In the entries below, find each line where the word "pixels" appears and give only the total count of such lines.

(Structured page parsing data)

/---

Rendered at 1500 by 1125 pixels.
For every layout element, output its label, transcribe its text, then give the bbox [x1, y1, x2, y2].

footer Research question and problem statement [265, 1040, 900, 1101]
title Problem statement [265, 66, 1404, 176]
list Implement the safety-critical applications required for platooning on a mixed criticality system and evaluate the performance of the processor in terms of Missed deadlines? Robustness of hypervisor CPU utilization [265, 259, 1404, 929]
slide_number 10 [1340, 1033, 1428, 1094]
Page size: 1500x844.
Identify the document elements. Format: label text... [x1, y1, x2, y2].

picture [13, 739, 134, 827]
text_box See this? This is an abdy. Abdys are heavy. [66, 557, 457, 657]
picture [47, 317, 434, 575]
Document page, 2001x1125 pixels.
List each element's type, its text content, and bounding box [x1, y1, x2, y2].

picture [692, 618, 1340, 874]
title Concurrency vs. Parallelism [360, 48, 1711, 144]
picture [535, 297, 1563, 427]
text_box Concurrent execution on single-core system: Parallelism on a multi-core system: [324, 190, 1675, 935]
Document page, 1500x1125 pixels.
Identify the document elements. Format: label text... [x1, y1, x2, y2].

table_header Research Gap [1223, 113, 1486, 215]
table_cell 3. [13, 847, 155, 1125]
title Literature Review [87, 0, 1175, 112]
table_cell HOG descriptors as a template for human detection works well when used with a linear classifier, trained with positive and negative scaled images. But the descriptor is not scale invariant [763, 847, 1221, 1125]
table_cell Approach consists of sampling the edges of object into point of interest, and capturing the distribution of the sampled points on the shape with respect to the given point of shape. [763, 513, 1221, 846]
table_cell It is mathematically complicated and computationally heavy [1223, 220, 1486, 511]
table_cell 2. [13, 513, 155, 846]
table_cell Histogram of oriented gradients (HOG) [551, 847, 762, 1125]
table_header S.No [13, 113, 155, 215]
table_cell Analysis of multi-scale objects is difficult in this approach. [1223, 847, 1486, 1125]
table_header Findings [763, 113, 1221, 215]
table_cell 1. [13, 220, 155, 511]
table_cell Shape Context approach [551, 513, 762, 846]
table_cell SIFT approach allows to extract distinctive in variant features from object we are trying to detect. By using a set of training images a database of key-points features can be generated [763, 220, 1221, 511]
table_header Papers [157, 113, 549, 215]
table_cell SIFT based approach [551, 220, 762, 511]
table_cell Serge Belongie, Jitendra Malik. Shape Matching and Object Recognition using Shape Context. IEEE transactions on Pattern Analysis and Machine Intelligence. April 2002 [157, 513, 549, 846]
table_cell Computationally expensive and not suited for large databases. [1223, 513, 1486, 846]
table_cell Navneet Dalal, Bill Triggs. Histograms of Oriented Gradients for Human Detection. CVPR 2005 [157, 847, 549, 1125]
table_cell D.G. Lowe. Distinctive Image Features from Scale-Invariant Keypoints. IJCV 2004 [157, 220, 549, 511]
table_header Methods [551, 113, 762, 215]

\---

Finished exercise
3